The Grafbase Gateway offers ways to limit the number of requests per time window either globally or per subgraph. You can define the limit in memory per gateway instance or utilize a Redis backend to share the limit state with multiple gateway instances. Read more on global rate limit configuration and per-subgraph rate limit configuration.

Using In-memory Rate Limiting

The default in-memory rate limiter uses the generic cell rate algorithm, which is a leaky bucket type scheduling algorithm. This method accurately limits sudden request bursts even before the current time window reaches its limit. It provides the fastest performance because the engine requires no network requests per GraphQL operation.
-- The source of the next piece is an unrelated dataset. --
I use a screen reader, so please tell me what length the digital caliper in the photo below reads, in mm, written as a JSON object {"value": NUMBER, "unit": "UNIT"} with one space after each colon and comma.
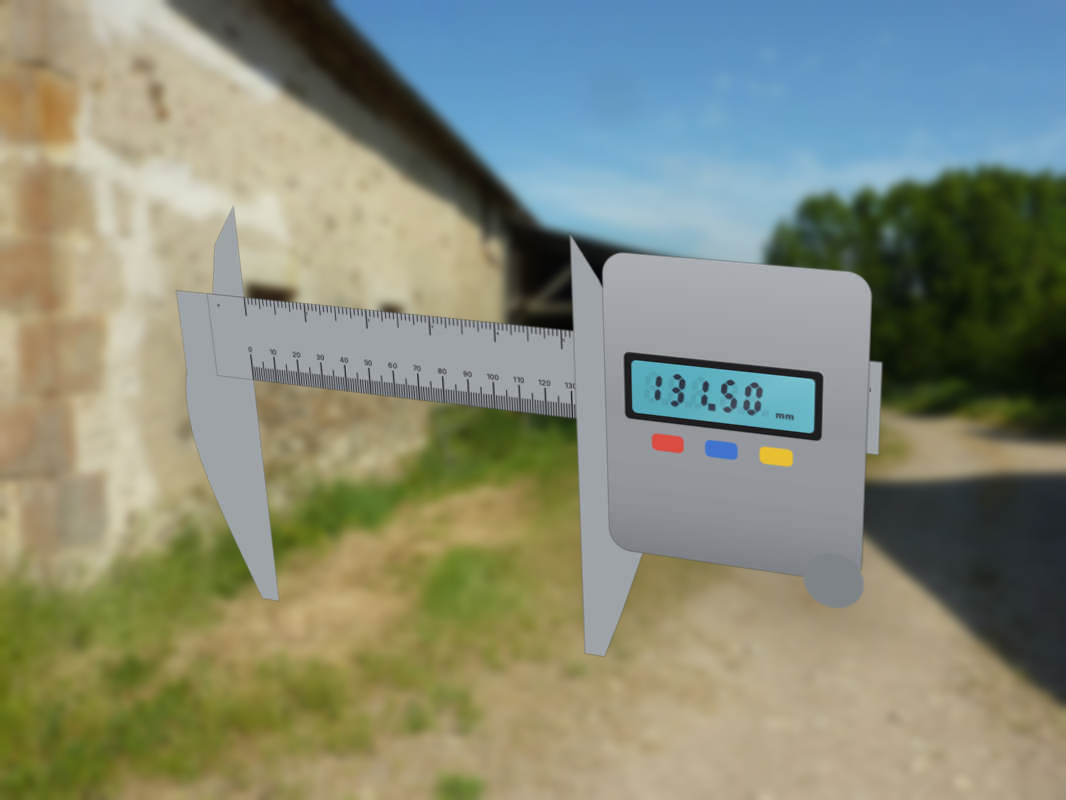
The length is {"value": 131.50, "unit": "mm"}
When you restart the gateway with the in-memory rate limiter, the rate limit data starts empty.

Using Redis for Rate Limiting

If you need to run multiple gateways and share the rate limit data with all of them, configure the gateway to use Redis as the rate limiter backend. Read more on configuring Redis for rate limiting.
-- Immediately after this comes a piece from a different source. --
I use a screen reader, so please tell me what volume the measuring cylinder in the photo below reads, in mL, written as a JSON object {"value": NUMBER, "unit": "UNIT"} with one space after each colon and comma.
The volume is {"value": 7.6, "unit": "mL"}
The Redis implementation uses an averaging fixed window rate limiting, which is different from the generic cell rate algorithm of the in-memory implementation. The Redis implementation generates two temporary keys to the database:

{key_prefix}:{subgraph:subgraph_name || global}:{current_time_bucket}
{key_prefix}:{subgraph:subgraph_name || global}:{previous_time_bucket}

The system fetches both values in a single Redis request, counts how far we are in the current time window, and calculates an averaged request count. The algorithm prevents spikes at the window border with an accuracy of a few percent.

Adding to the counter in the current time bucket happens off-thread, and the system deletes the buckets from the database after the time window ends.

The rate-limiting happens in a hot path, so the Redis server should be as close as possible to the gateway instances. Avoid using TLS for the counters to reduce the number of round trips to the Redis server.